START Data extract
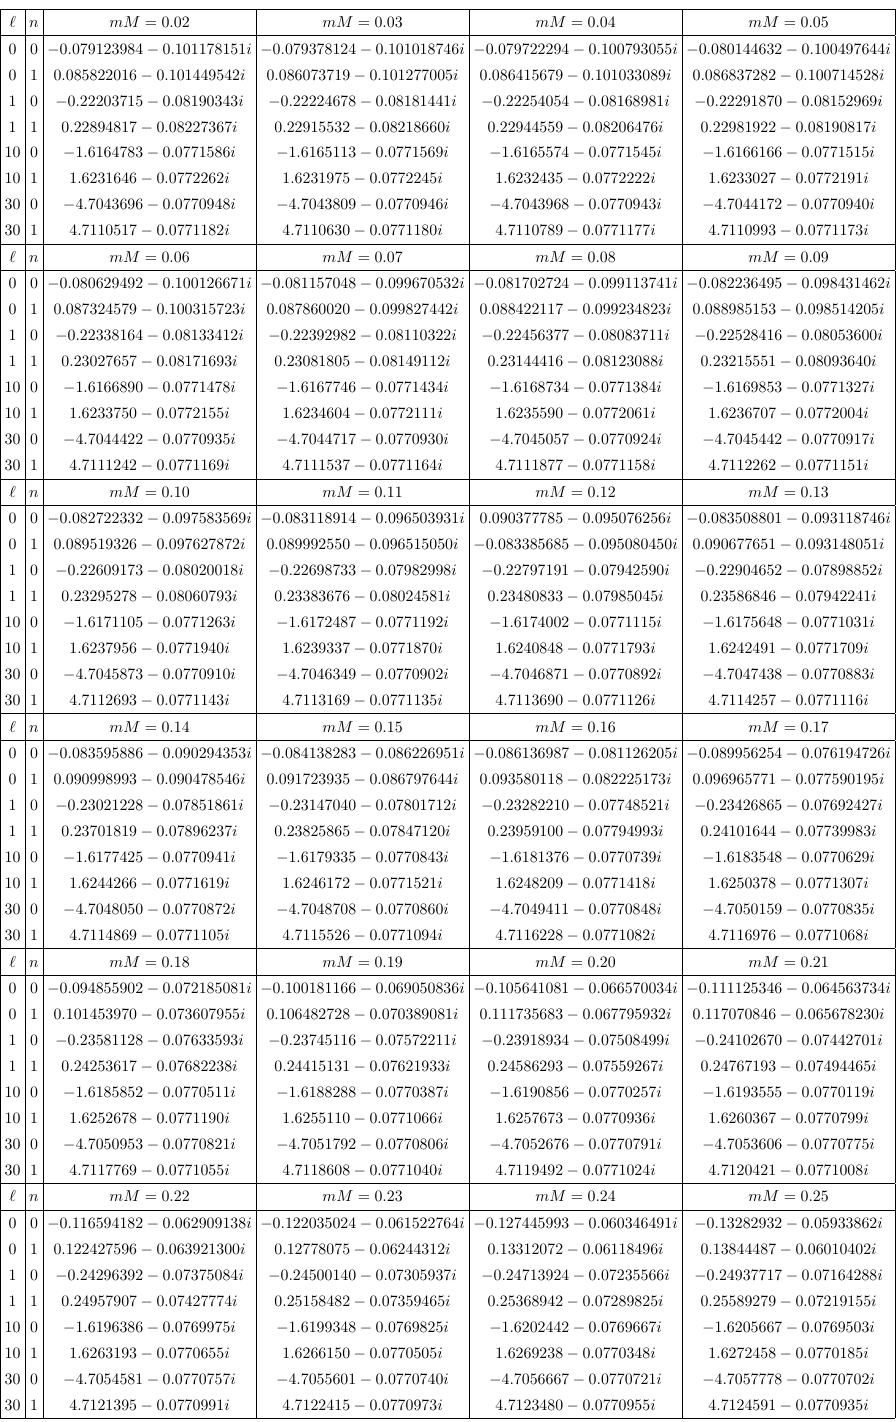
Table 9 . Dominant photon sphere QNFs ( ωM ) for massive scalar fields with qM = 0 . 10 , ‘ = 0 , 1 , 10 , and 30 in the background of a RNdS black hole with Λ M 2 = 0 . 04 , and Q/M = 0 . 1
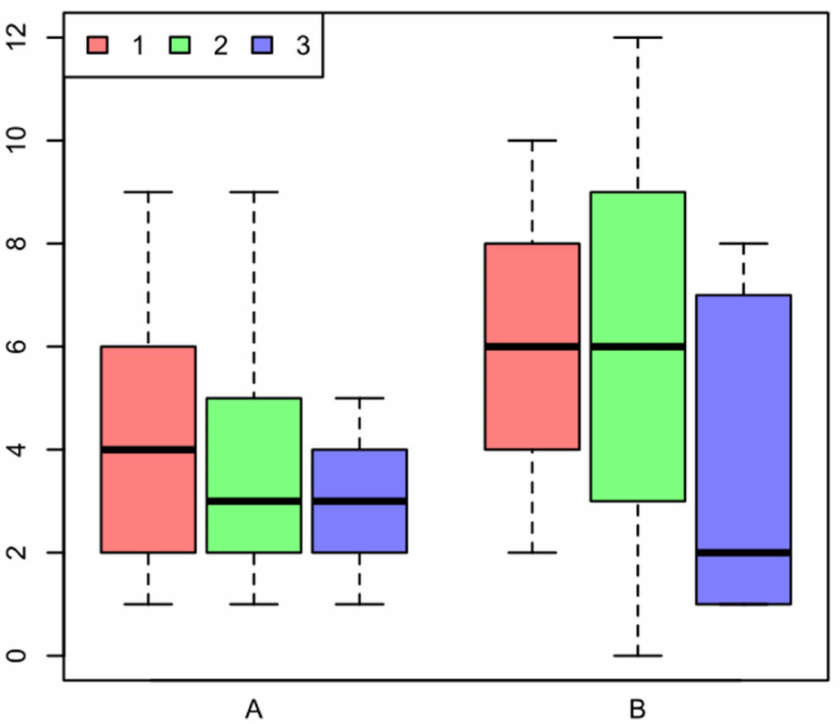
Figure 5. Example of clustering population comparison by using boxplots in terms of two variables (A and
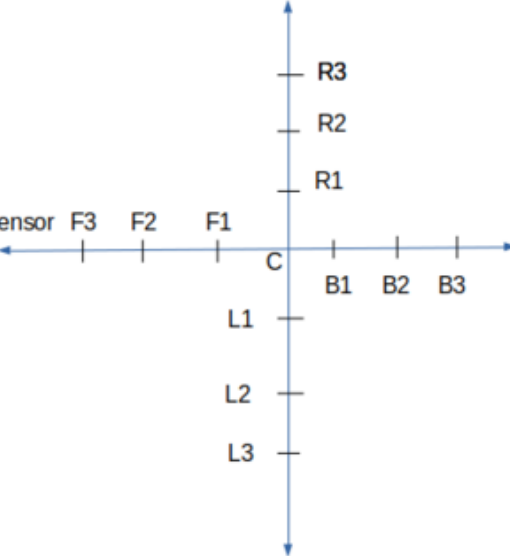
Figure 11. Data collection for dynamic activities. Ri represents point right , Li represents point left, Bi represents point backward and Fi represents points forward with respect to the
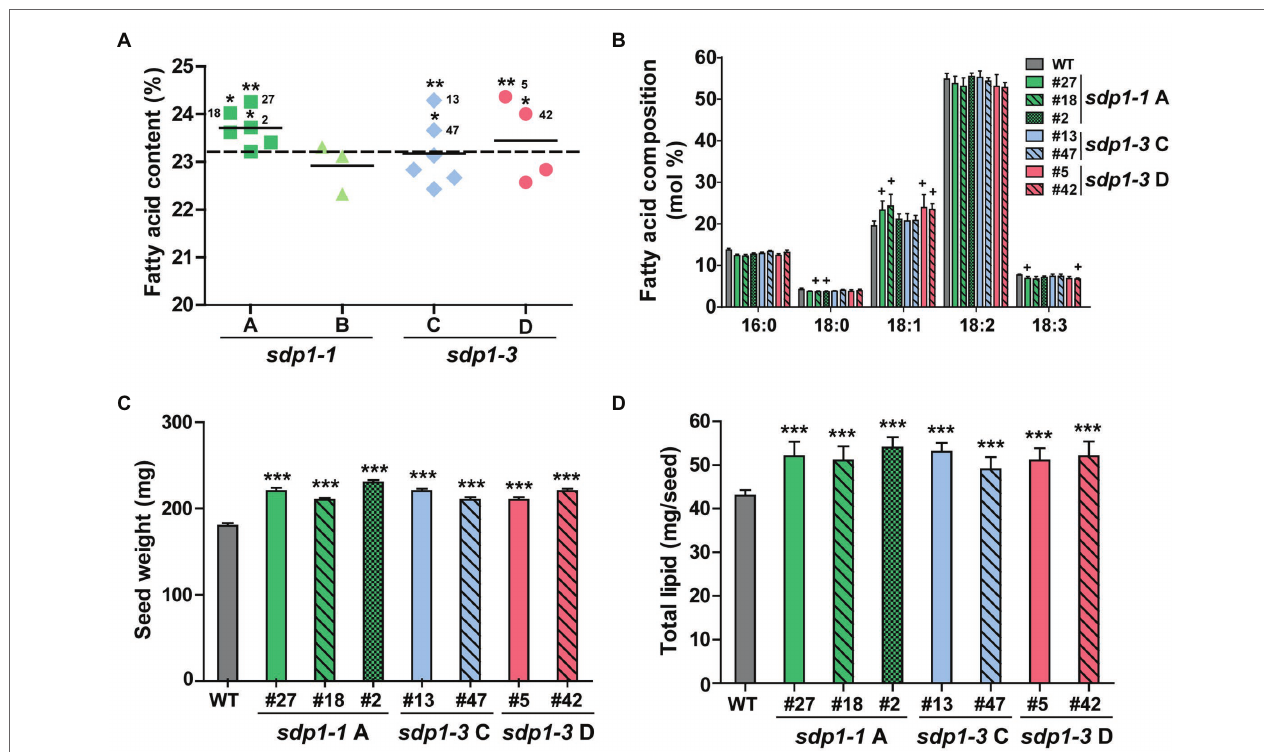
FIGURE 4 | Transgenic lines targeting GmSDP1 expression possess seeds with increased high fatty acid content. (A) Scatter plot showing the fatty acid content of seeds containing different constructs targeting SDP1 expression. Each data point corresponds to an independent transgenic line and represents the mean fatty acid content as a % of dry seed weight of T3 seeds from two plants for each line. Solid horizontal lines represent the average fatty acid content for each construct. The horizontal dashed line indicates the mean fatty acid content of seeds harvested from two control wild-type plants. Numbers denote the specific lines chosen for further compositional analysis. Statistically significant differences between wild-type and transgenic lines were determined using Student’s t -test; **, p < 0.05; *, p < 0.3. (B) Mean fatty acid composition of T3 seed harvested from two plants each for select transgenic lines. Error bars represent SD. Crosses indicate significant differences with wild-type seed (+, p ≤ 0.001; Student’s t -test). (C) Average seed weight. Values represent the mean ± SD of 45 seeds collected from two plants for each line. ***, p < 0.001 based on a two-tailed t-test. (D) Seed fatty acid content calculated on a per seed basis. Values represented the mean ± SD. ***, p < 0.001 based on a two-tailed t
END Data extract
* What you have to do: Give back the material above exactly as it appears, minus any picture.

* Solution to this task:
Table 9 . Dominant photon sphere QNFs ( ωM ) for massive scalar fields with qM = 0 . 10 , ‘ = 0 , 1 , 10 , and 30 in the background of a RNdS black hole with Λ M 2 = 0 . 04 , and Q/M = 0 . 1
Figure 5. Example of clustering population comparison by using boxplots in terms of two variables (A and
Figure 11. Data collection for dynamic activities. Ri represents point right , Li represents point left, Bi represents point backward and Fi represents points forward with respect to the
FIGURE 4 | Transgenic lines targeting GmSDP1 expression possess seeds with increased high fatty acid content. (A) Scatter plot showing the fatty acid content of seeds containing different constructs targeting SDP1 expression. Each data point corresponds to an independent transgenic line and represents the mean fatty acid content as a % of dry seed weight of T3 seeds from two plants for each line. Solid horizontal lines represent the average fatty acid content for each construct. The horizontal dashed line indicates the mean fatty acid content of seeds harvested from two control wild-type plants. Numbers denote the specific lines chosen for further compositional analysis. Statistically significant differences between wild-type and transgenic lines were determined using Student’s t -test; **, p < 0.05; *, p < 0.3. (B) Mean fatty acid composition of T3 seed harvested from two plants each for select transgenic lines. Error bars represent SD. Crosses indicate significant differences with wild-type seed (+, p ≤ 0.001; Student’s t -test). (C) Average seed weight. Values represent the mean ± SD of 45 seeds collected from two plants for each line. ***, p < 0.001 based on a two-tailed t-test. (D) Seed fatty acid content calculated on a per seed basis. Values represented the mean ± SD. ***, p < 0.001 based on a two-tailed t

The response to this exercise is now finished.